Tool calling in one paragraph

You describe your systems to the model as a list of functions — name, parameters, what each one does. When the model decides an action is needed, it doesn't perform the action; it emits a structured request: “call create_invoice with these arguments.” Your code validates that request, executes it against the real system, and feeds the result back. The model never touches your database directly. That separation is the whole security model, and it's why a well-built agent is auditable in a way a human clicking through a UI never is.

Where MCP fits

The Model Context Protocol (MCP) standardises how tools are described and served. Instead of hand-writing a function schema for every integration in every project, a system exposes an MCP server once and any compliant agent can discover and use its tools.
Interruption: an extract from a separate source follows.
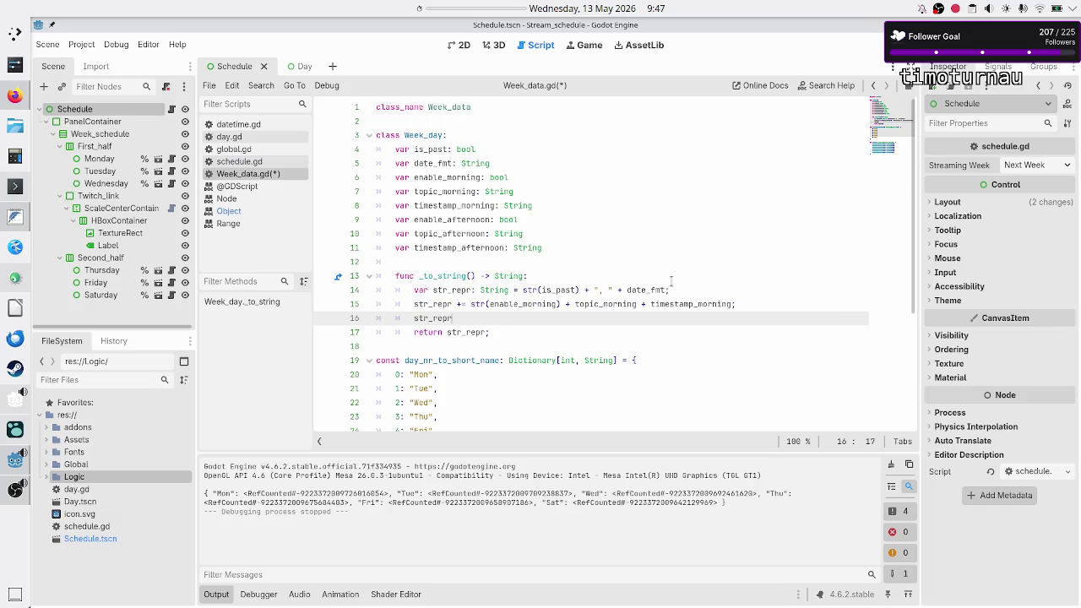
pyautogui.write('+= st')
For clients this matters in one concrete way: integrations stop being bespoke glue code and start being reusable infrastructure. The Slack connector we build for your support agent is the same one your reporting agent uses next quarter.
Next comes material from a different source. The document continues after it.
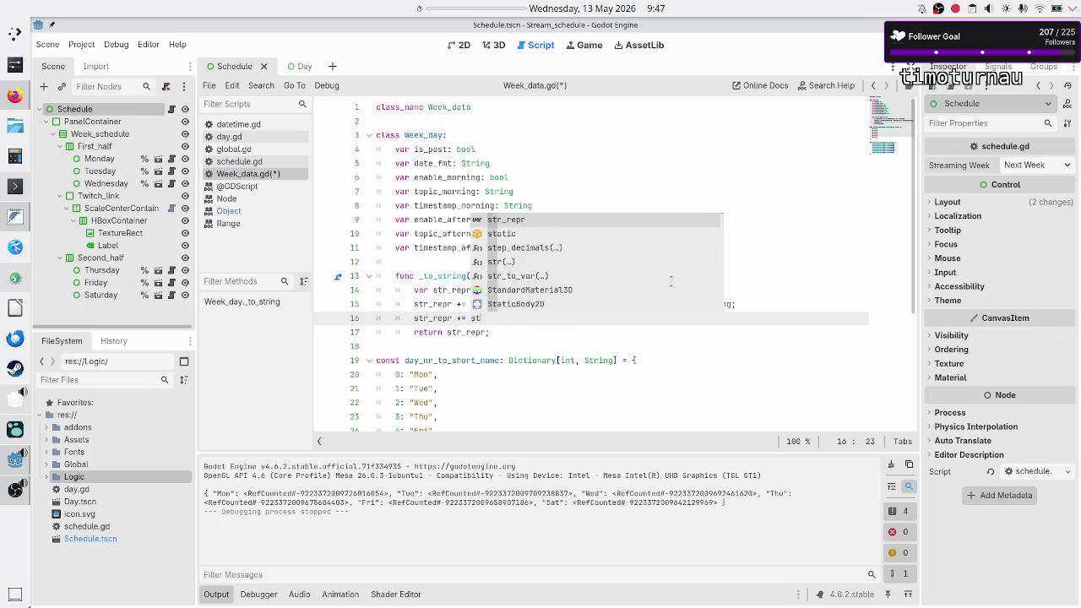
pyautogui.write('r(ena')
A useful test when evaluating any agent vendor: ask how a tool call is validated after the model emits it and before it executes. If the answer is “we trust the model”, walk away.

The three layers every production setup needs

1. Schema validation. Every argument the model produces is checked against a strict schema before execution. Wrong type, missing field, out-of-range amount — the call is rejected and the model is asked to correct it.

2. Permission scoping. The agent gets the narrowest credentials that can do the job. A bookkeeping agent that reads invoices does not hold write access to payroll. This mirrors how you'd onboard a junior employee — and it should.

3. Action tiers. Reversible, low-stakes actions (draft an email, create a ticket) execute autonomously. Irreversible or high-value actions (send payment, delete records) queue for human approval. The tier list is a business decision you make once, in writing, before the agent ships.

100%
Of tool calls schema-validated before execution
2 tiers
Autonomous vs approval-gated actions
1 log line
Per action — who, what, why, when

Function routing: the part nobody talks about

Once an agent has more than ~15 tools, accuracy drops: the model starts picking plausible-but-wrong functions. The fix is routing — a cheap first pass classifies the request and exposes only the relevant tool subset to the model that acts. Our operations agents typically run a two-stage route: intent classification on a small fast model, action execution on a stronger one. It is both more accurate and cheaper than throwing every tool at a frontier model.

What this means if you're buying, not building

You don't need to implement any of this yourself — but you should demand evidence of it. Ask to see the audit log of a real action. Ask what happens when a tool call fails mid-workflow. Ask how permissions are scoped. The vendors who can answer in specifics have shipped; the ones who answer in adjectives have shipped demos.